Segment Open

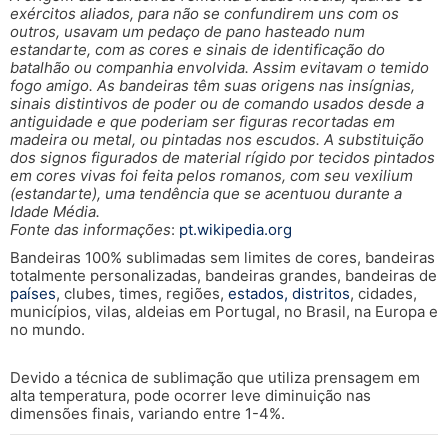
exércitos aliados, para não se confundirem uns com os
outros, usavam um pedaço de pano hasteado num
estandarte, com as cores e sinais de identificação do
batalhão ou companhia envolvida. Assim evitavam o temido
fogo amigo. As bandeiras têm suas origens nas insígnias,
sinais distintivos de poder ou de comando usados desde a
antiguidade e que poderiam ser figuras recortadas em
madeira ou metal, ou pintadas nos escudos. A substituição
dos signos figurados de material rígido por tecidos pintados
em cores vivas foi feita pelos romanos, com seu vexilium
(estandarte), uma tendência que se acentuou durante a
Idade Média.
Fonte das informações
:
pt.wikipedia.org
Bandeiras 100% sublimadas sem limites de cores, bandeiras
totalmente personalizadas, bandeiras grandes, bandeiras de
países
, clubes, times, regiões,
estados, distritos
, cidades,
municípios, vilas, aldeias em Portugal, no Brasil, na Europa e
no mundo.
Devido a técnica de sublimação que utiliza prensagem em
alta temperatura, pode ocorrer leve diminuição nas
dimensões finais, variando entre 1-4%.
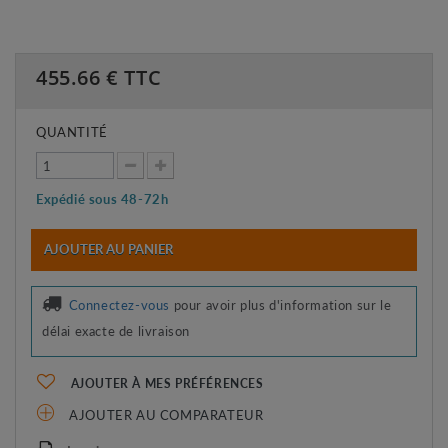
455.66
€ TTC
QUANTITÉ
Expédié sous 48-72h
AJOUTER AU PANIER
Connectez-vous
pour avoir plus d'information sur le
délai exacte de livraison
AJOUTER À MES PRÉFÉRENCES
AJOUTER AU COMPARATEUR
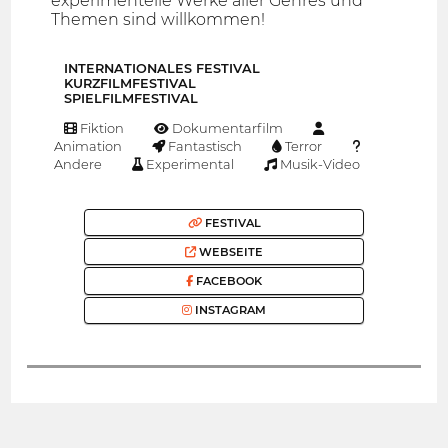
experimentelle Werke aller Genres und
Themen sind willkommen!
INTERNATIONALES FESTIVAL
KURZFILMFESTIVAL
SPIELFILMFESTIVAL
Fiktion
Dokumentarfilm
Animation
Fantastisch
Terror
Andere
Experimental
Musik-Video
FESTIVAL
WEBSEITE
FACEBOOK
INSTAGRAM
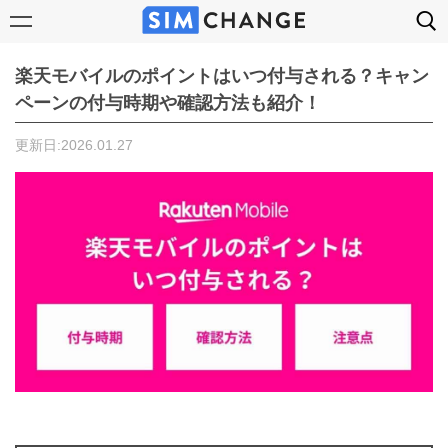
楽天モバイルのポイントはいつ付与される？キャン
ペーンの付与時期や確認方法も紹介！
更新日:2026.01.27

Segment Closed

**What to work on:** Copy the text from all of the items above, swapping every "estandarte" for "pendão" and changing nothing else. Leave the pictures out.

**Written answer:**
exércitos aliados, para não se confundirem uns com os
outros, usavam um pedaço de pano hasteado num
pendão, com as cores e sinais de identificação do
batalhão ou companhia envolvida. Assim evitavam o temido
fogo amigo. As bandeiras têm suas origens nas insígnias,
sinais distintivos de poder ou de comando usados desde a
antiguidade e que poderiam ser figuras recortadas em
madeira ou metal, ou pintadas nos escudos. A substituição
dos signos figurados de material rígido por tecidos pintados
em cores vivas foi feita pelos romanos, com seu vexilium
(pendão), uma tendência que se acentuou durante a
Idade Média.
Fonte das informações
:
pt.wikipedia.org
Bandeiras 100% sublimadas sem limites de cores, bandeiras
totalmente personalizadas, bandeiras grandes, bandeiras de
países
, clubes, times, regiões,
estados, distritos
, cidades,
municípios, vilas, aldeias em Portugal, no Brasil, na Europa e
no mundo.
Devido a técnica de sublimação que utiliza prensagem em
alta temperatura, pode ocorrer leve diminuição nas
dimensões finais, variando entre 1-4%.
455.66
€ TTC
QUANTITÉ
Expédié sous 48-72h
AJOUTER AU PANIER
Connectez-vous
pour avoir plus d'information sur le
délai exacte de livraison
AJOUTER À MES PRÉFÉRENCES
AJOUTER AU COMPARATEUR
experimentelle Werke aller Genres und
Themen sind willkommen!
INTERNATIONALES FESTIVAL
KURZFILMFESTIVAL
SPIELFILMFESTIVAL
Fiktion
Dokumentarfilm
Animation
Fantastisch
Terror
Andere
Experimental
Musik-Video
FESTIVAL
WEBSEITE
FACEBOOK
INSTAGRAM
楽天モバイルのポイントはいつ付与される？キャン
ペーンの付与時期や確認方法も紹介！
更新日:2026.01.27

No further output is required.